* [Written exercise]: Copy the part of the listing below that opens with the line containing "pose: elev=161.7 azim=65.2" and runs through the end of the listing, reproducing every line without changes.

Stored entries:
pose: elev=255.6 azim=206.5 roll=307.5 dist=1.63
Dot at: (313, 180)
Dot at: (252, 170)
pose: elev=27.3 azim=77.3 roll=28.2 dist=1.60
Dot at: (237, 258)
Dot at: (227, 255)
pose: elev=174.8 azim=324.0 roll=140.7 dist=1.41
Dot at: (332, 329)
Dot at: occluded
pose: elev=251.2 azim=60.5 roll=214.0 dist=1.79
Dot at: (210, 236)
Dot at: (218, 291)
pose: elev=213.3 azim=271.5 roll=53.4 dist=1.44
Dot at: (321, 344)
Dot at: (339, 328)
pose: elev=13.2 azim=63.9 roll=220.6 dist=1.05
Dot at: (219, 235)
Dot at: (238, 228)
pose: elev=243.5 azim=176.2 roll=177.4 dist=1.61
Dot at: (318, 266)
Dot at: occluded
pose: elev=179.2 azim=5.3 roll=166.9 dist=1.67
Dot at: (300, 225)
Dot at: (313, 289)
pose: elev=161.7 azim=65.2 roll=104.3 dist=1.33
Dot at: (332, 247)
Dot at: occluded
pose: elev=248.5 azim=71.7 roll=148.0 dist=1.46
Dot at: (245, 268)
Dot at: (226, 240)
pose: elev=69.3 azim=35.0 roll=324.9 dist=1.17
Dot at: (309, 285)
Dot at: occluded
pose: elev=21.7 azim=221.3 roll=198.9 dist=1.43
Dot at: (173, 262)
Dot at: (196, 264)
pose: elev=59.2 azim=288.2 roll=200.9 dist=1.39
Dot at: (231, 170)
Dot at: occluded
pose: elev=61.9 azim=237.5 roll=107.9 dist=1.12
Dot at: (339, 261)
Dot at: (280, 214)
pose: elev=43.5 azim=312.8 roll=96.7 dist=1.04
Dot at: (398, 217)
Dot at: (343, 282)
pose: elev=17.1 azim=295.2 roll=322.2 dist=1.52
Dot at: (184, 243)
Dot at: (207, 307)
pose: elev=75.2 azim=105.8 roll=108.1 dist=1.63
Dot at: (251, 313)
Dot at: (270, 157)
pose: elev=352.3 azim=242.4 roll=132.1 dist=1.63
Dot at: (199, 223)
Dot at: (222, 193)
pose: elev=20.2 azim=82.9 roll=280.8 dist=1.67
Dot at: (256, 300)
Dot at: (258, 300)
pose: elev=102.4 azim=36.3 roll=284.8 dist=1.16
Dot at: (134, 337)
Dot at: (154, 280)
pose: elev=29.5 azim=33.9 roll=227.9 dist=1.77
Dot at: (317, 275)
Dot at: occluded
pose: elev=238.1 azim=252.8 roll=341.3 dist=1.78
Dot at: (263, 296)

* [Answer in full]:
pose: elev=161.7 azim=65.2 roll=104.3 dist=1.33
Dot at: (332, 247)
Dot at: occluded
pose: elev=248.5 azim=71.7 roll=148.0 dist=1.46
Dot at: (245, 268)
Dot at: (226, 240)
pose: elev=69.3 azim=35.0 roll=324.9 dist=1.17
Dot at: (309, 285)
Dot at: occluded
pose: elev=21.7 azim=221.3 roll=198.9 dist=1.43
Dot at: (173, 262)
Dot at: (196, 264)
pose: elev=59.2 azim=288.2 roll=200.9 dist=1.39
Dot at: (231, 170)
Dot at: occluded
pose: elev=61.9 azim=237.5 roll=107.9 dist=1.12
Dot at: (339, 261)
Dot at: (280, 214)
pose: elev=43.5 azim=312.8 roll=96.7 dist=1.04
Dot at: (398, 217)
Dot at: (343, 282)
pose: elev=17.1 azim=295.2 roll=322.2 dist=1.52
Dot at: (184, 243)
Dot at: (207, 307)
pose: elev=75.2 azim=105.8 roll=108.1 dist=1.63
Dot at: (251, 313)
Dot at: (270, 157)
pose: elev=352.3 azim=242.4 roll=132.1 dist=1.63
Dot at: (199, 223)
Dot at: (222, 193)
pose: elev=20.2 azim=82.9 roll=280.8 dist=1.67
Dot at: (256, 300)
Dot at: (258, 300)
pose: elev=102.4 azim=36.3 roll=284.8 dist=1.16
Dot at: (134, 337)
Dot at: (154, 280)
pose: elev=29.5 azim=33.9 roll=227.9 dist=1.77
Dot at: (317, 275)
Dot at: occluded
pose: elev=238.1 azim=252.8 roll=341.3 dist=1.78
Dot at: (263, 296)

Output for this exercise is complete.